### What you should do
Retype the part that opens with the line containing "Fuente:https://www.muyseguridad.net" and closes with the line containing "Общее представление о", both of those lines included, leaving the pictures out of your answer.

++++++++++

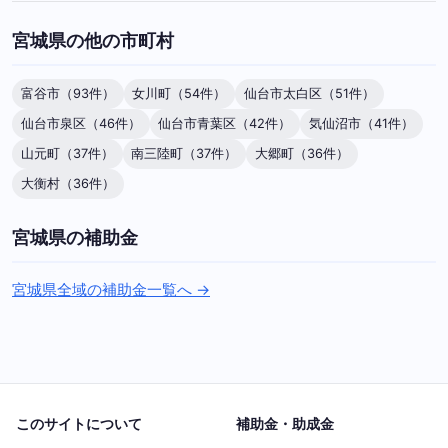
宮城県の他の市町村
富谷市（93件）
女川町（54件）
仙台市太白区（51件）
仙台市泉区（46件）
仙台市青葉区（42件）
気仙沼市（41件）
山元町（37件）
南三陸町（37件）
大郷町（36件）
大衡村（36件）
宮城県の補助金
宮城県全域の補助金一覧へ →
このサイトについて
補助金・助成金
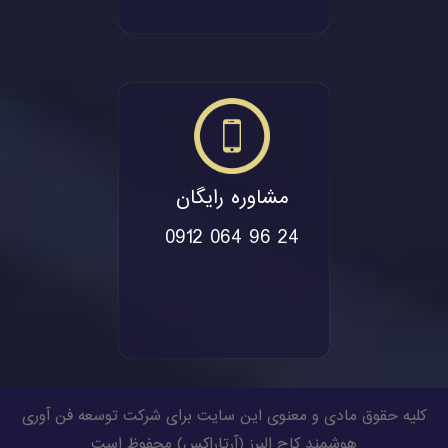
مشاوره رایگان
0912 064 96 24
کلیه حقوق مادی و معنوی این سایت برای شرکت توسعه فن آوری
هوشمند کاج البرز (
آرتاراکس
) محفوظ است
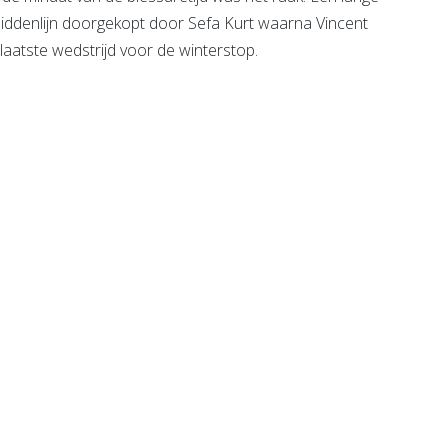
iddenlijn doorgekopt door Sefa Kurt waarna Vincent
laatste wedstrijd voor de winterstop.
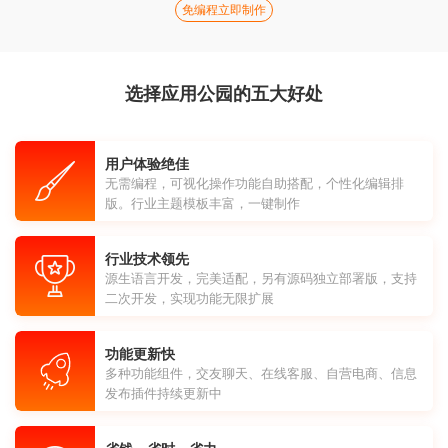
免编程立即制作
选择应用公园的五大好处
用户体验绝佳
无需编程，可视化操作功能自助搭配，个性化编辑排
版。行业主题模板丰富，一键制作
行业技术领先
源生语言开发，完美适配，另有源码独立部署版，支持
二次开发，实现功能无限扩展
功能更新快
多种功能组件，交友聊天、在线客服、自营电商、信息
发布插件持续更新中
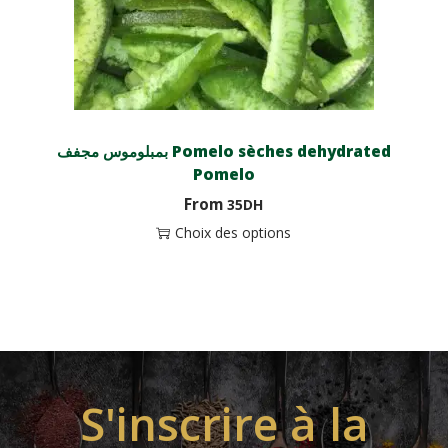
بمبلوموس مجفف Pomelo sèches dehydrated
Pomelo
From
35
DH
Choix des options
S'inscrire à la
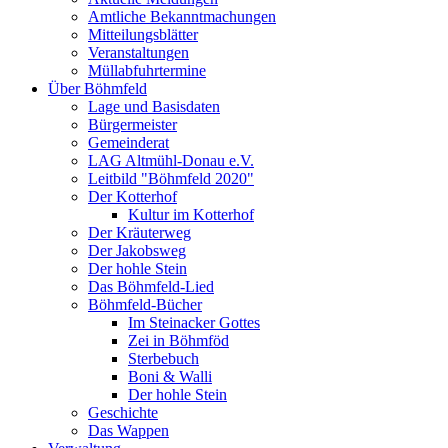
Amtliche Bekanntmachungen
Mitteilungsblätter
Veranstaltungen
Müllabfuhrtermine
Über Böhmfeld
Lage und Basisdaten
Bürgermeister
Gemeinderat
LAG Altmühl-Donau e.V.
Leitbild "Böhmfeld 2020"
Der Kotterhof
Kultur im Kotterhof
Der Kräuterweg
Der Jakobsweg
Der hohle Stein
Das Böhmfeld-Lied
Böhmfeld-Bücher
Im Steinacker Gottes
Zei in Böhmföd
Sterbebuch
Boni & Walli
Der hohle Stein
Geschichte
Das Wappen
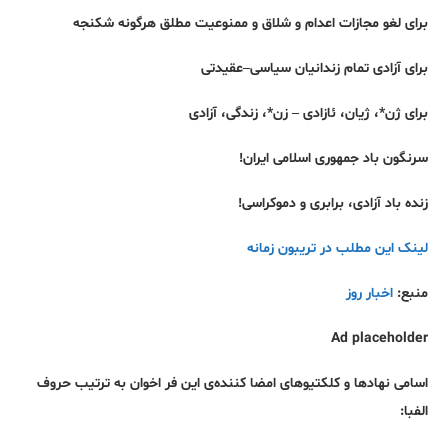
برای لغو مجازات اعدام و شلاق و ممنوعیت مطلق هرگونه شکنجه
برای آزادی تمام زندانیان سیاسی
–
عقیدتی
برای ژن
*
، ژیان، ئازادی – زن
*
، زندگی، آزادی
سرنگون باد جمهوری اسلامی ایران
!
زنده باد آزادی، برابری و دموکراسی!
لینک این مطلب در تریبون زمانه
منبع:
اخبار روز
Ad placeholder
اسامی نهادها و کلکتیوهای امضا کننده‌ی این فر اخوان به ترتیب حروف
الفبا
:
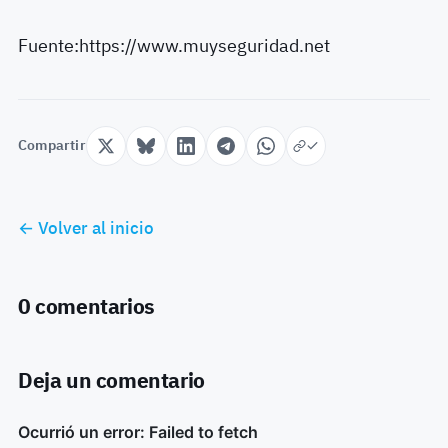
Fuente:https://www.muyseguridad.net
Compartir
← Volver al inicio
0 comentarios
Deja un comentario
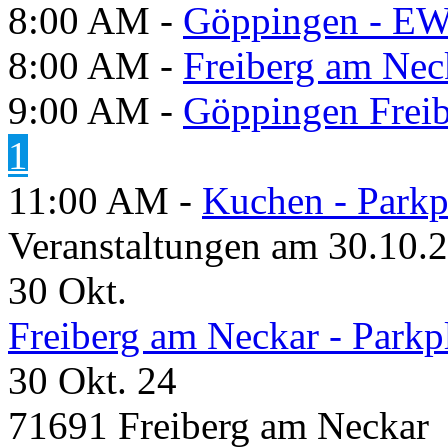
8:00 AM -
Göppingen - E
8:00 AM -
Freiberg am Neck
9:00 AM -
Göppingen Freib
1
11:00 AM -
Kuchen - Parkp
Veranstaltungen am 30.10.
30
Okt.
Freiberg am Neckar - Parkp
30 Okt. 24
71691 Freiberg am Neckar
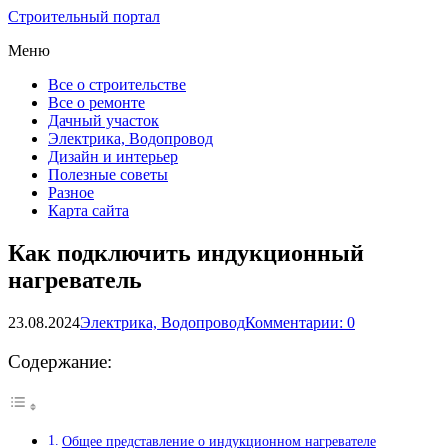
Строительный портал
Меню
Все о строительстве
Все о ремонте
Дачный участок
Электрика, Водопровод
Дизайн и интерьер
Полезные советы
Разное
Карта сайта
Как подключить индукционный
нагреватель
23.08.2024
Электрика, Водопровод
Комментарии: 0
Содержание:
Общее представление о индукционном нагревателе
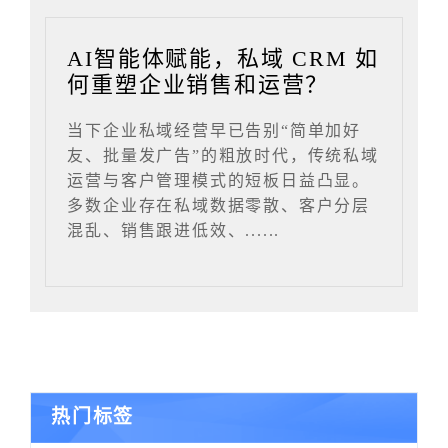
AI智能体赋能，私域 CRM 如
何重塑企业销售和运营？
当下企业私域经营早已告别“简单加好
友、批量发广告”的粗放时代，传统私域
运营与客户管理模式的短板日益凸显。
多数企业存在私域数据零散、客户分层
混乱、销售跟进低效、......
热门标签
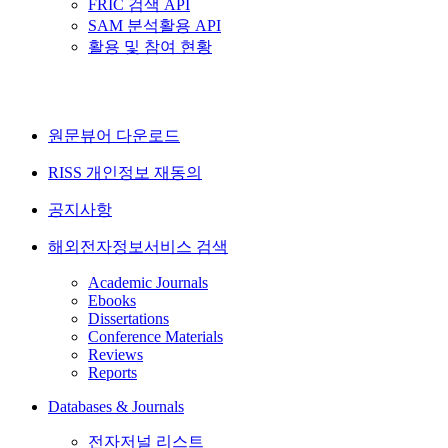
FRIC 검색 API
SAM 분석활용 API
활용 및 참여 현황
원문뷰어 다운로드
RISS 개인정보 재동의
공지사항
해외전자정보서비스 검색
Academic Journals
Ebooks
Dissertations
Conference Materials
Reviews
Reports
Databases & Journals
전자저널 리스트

++++++++++

### Answer box
Fuente:https://www.muyseguridad.net
Compartir
← Volver al inicio
0 comentarios
Deja un comentario
8:00 AM -
Göppingen - E
8:00 AM -
Freiberg am Neck
9:00 AM -
Göppingen Freib
1
11:00 AM -
Kuchen - Parkp
Veranstaltungen am 30.10.
30
Okt.
Freiberg am Neckar - Parkp
30 Okt. 24
71691 Freiberg am Neckar
Строительный портал
Меню
Все о строительстве
Все о ремонте
Дачный участок
Электрика, Водопровод
Дизайн и интерьер
Полезные советы
Разное
Карта сайта
Как подключить индукционный
нагреватель
23.08.2024
Электрика, Водопровод
Комментарии: 0
Содержание:
Общее представление о индукционном нагревателе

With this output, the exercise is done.